July 29, 2020 by Robert Franklin, JD, Member, National Board of Directors
This piece comes to us from the Sacramento County Department of Child Support Services (Spotlight, 7/2/20). As such, its chirpy, “all is well” tone is only to be expected. The countless problems of the child support system won’t get an airing on that site or any like it.
Still, the article does offer an important tidbit.
For many years, I’ve wondered why so few custodial fathers have a child support order in effect. The U.S. Census Bureau’s latest compilation of data says that just 41.4% of those fathers have such an order. That’s compared with 51.4% of custodial mothers who do. More telling is the fact that it’s the highest rate recorded by the Bureau in 26 years. The low, 28.8% came in 2011.
So why do dads tend so strongly to not have a support order?
One answer I’ve come to is that, when fathers manage to wrest custody from intractable family court judges, it’s often because Mom is seriously deficient in some way as a parent. She’s addicted to alcohol or illicit drugs, she’s in prison, she abuses the children, etc. Needless to say, such people are unlikely to have much in the way of resources with which to pay support, so the dads don’t even try. They raise the kids as best they can alone.
But the linked-to piece adds to our understanding. It reports on a young man named Alec Poe, who became a custodial father at age 18. At first, Mom didn’t have a job, so he didn’t seek a support order. But once she got one, he did. Still,
“The biggest obstacle in his path was the sense of shame he felt about pursuing a child support order.

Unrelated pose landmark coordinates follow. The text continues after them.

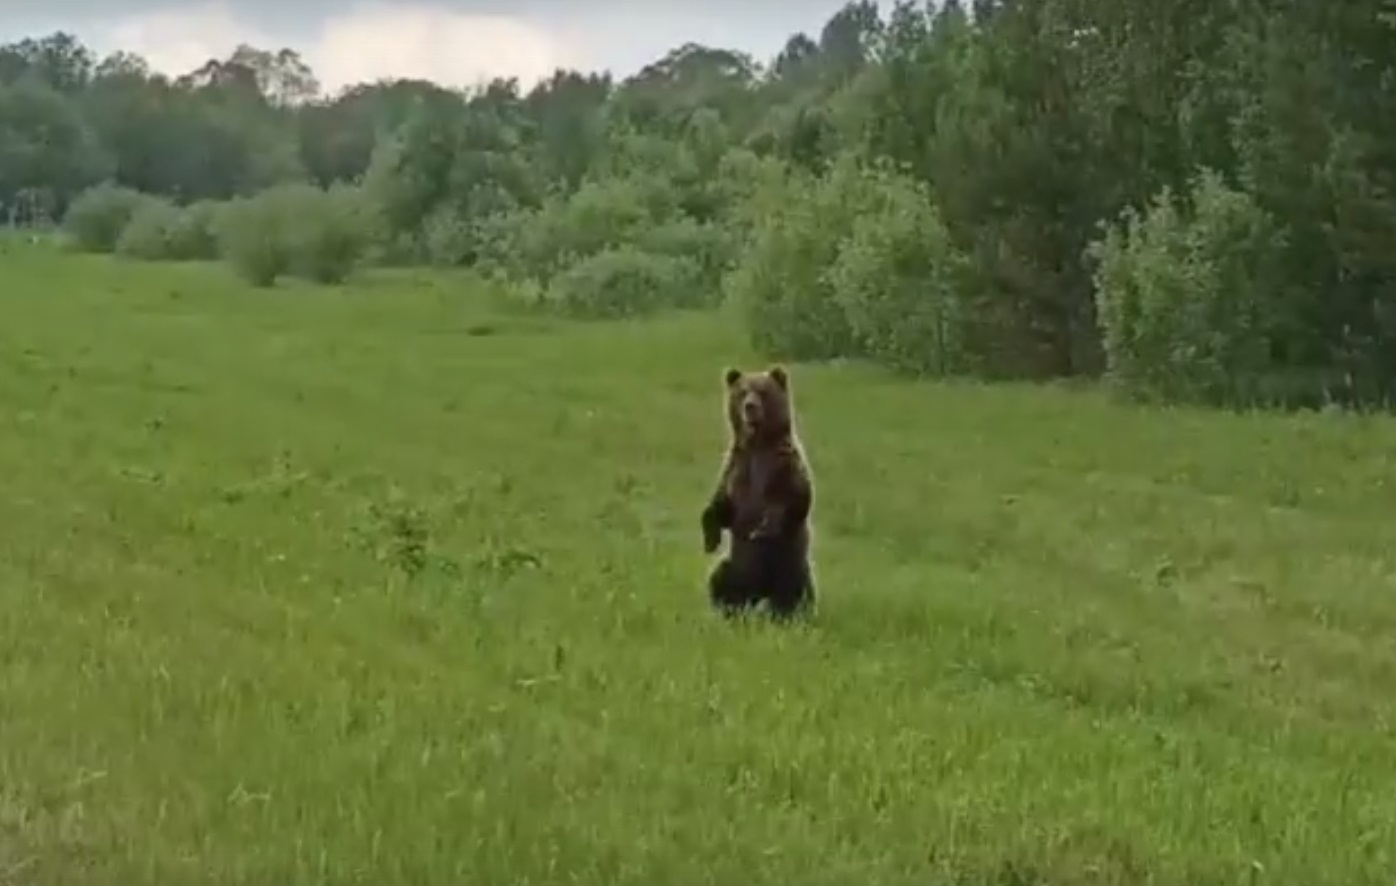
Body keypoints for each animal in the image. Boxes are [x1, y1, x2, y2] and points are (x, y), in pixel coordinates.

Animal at [698, 362, 815, 619]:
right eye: (742, 392)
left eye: (763, 391)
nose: (749, 407)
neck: (758, 444)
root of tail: (759, 595)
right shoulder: (736, 466)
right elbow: (722, 505)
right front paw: (710, 540)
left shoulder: (785, 463)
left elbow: (795, 499)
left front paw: (762, 528)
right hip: (736, 568)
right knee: (720, 577)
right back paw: (728, 611)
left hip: (789, 566)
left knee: (796, 592)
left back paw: (788, 615)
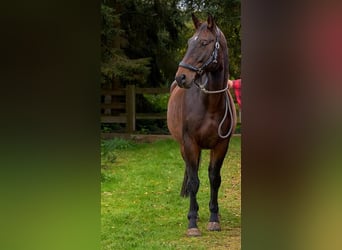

“For men, there is a stigma that we shouldn’t take money from the mother,” Poe explains. “Pride is an issue and there is a stigma for men receiving child support from the mother. We have these assumptions that we won’t get anything. I never went and pursued it because I didn’t think that I would get anything.”
That makes sense. Given that, I suspect that a good number of custodial fathers don’t seek support from the mother of their children because it’s not considered manly to accept support from a woman, even one who legally owes it.
And that matches nicely with a welter of other information that strongly suggests that our traditional sex roles are very much still with us, that men still act like men and women like women, despite decades of hectoring to do otherwise.
That’s nowhere more apparent than in men’s and women’s differing approaches to financial support for their families. As many sources tell us, when a couple have children, men tend strongly to work and earn more than before and women tend to do the opposite. That also appears in the data compiled by Dr. Catherine Hakim, who found women to be far more interested in family and children than in working and earning. Men were the opposite.
So Alec Poe’s statement comes as no surprise. Men, including fathers want to be self-sufficient financially and they want to be the resource providers for their families. They want to bring home the bacon and perceive themselves as doing so. And if that means not asking a judge to issue an order of child support, then so be it.